しかし現在、全国の自治体と同様に、本市においても、これら公共施設の老朽化が急速に進んでいます。10年後には、市内公共施設の64%を占める460棟が築40年を超え、一斉に大規模改修や建替えの時期を迎える中、私たちは限られた財源でどこまで維持できるのかという極めて現実的で重たい課題に直面しています。加えて、わが国の人口減少と少子高齢化は急激なスピードで進行しています。利用者の減少が見込まれる施設をこのままの形で維持し続けることは、将来世代に過大な負担を残しかねません。だからこそ、私たちは「未来を見据えた持続可能な公共施設の在り方」をいま真剣に考えて行動に移す必要があるのです。今月は、この問題をご一緒に考えてみたいと思います。

■市民と行政にとっての最適解とは
ここで大切になる視点が「島田市公共施設等総合管理計画」に示されている考え方です。そこでは、施設を「数」や「建物」として捉えるのではなく、市民が本当に必要とする「機能」として見直していくことが求められています。たとえば図書館を考えてみましょう。これからの時代に必要なのは、必ずしも大きな建物そのものではなく、読書や学習、情報にアクセスできる「機能」です。ICT技術を活用すれば電子書籍の貸し出しも可能になりますし、学習スペースや地域交流の場として多機能化することで、より多くの市民が利用しやすくなります。つまり、建物の大きさよりも、求められる役割をどう果たしていくかが重要になるのです。

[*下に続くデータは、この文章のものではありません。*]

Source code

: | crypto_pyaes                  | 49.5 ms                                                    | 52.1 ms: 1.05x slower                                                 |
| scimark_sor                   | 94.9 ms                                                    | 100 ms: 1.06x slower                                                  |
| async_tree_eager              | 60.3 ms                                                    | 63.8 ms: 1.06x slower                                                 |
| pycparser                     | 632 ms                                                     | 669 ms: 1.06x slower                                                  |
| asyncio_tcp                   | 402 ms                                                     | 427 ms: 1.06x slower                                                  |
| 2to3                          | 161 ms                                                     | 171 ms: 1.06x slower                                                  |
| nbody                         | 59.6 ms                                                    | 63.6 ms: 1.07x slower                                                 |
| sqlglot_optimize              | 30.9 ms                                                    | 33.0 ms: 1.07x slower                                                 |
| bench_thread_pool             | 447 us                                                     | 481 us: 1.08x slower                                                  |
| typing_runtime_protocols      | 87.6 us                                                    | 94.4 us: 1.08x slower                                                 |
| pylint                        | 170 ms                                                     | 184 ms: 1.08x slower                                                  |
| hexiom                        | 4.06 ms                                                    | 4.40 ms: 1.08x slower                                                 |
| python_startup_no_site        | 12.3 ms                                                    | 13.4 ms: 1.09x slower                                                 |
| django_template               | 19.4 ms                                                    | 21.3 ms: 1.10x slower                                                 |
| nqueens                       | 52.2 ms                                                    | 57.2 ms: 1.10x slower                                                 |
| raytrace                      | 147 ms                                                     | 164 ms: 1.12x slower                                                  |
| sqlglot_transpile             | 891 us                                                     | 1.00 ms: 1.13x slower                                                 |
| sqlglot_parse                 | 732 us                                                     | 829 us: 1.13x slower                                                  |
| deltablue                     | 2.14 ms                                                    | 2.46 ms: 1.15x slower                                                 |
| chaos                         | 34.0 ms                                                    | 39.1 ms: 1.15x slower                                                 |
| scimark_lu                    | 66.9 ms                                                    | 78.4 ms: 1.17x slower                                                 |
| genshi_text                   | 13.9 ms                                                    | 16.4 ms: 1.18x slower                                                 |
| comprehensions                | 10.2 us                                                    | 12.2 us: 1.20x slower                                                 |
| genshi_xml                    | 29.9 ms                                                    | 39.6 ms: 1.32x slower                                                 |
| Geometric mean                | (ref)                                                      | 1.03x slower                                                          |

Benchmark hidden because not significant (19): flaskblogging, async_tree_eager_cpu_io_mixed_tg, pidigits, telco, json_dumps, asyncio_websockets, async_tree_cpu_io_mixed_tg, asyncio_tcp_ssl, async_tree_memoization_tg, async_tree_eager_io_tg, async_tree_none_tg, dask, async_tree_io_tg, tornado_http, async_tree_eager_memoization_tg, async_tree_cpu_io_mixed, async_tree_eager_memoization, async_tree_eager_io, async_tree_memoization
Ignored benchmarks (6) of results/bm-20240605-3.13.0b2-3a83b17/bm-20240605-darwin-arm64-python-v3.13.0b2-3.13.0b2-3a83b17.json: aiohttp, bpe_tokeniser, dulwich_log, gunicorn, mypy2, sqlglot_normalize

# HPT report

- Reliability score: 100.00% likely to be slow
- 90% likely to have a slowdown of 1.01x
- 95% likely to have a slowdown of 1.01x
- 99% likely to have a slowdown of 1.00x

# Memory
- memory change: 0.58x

また、公共施設の在り方を考える上で「長寿命化」という取り組みも欠かせません。老朽化したからすぐに建て替えるのではなく、計画的に修繕や改修を行うことで、施設をできるだけ長く、安全に使い続けていくことができます。これにより財政負担を抑えるとともに、環境への負荷を減らし、持続可能な社会の実現につなげることができます。さらに、すべてを市だけで担うのではなく、周辺市町との広域連携や民間施設の活用などによって、より効率的な施設運営が可能になります。例えば、公共施設にカフェや商業機能を組み合わせることで、市民にとって使いやすく、にぎわいを生み出す場所へと進化させることもできます。もちろん、こうした再編や統廃合は地域の皆さまにとって、時に不安や疑問をもたらすものかもしれません。「なぜこの施設をなくすのか」「不便にならないか」「地域の活力が失われるのではないか」そうした声に、誠実に向き合ってまいります。行政だけで決めるのではなく、市民の皆さまと対話を重ね、納得と共感の中で、一歩ずつ進めていくことが大切だと考えています。

■未来を見据えた最良の選択を
公共施設は、私たちのまちの「顔」であり、「心」でもあります。しかしその一方で、それを維持するには、相応のコストと責任が伴います。今後、生産年齢人口(15~64歳)が減少し、財政的な余力が限られる中でも、医療・福祉・教育・子育てなど、市民生活に直結する分野に必要な投資を続けていくためには、施設の集約や再配置といった「選択と集中」が不可欠です。将来の世代が「島田に生まれて良かった」「このまちで暮らし続けたい」と心から思えるように、私たちは未来に責任を持つ世代として、今ここでしっかりと道筋を描かなければなりません。誰かに任せるのではなく、共に考え、共に選び、共に築く。それが、これからの公共施設の適正配置における本市の基本姿勢です。これからも市民の皆さまと丁寧に対話を重ね、地域の実情や声に耳を傾けながら、より良い適正配置の形を追求してまいります。どうかご理解とご協力を賜りますよう、心よりお願い申し上げます。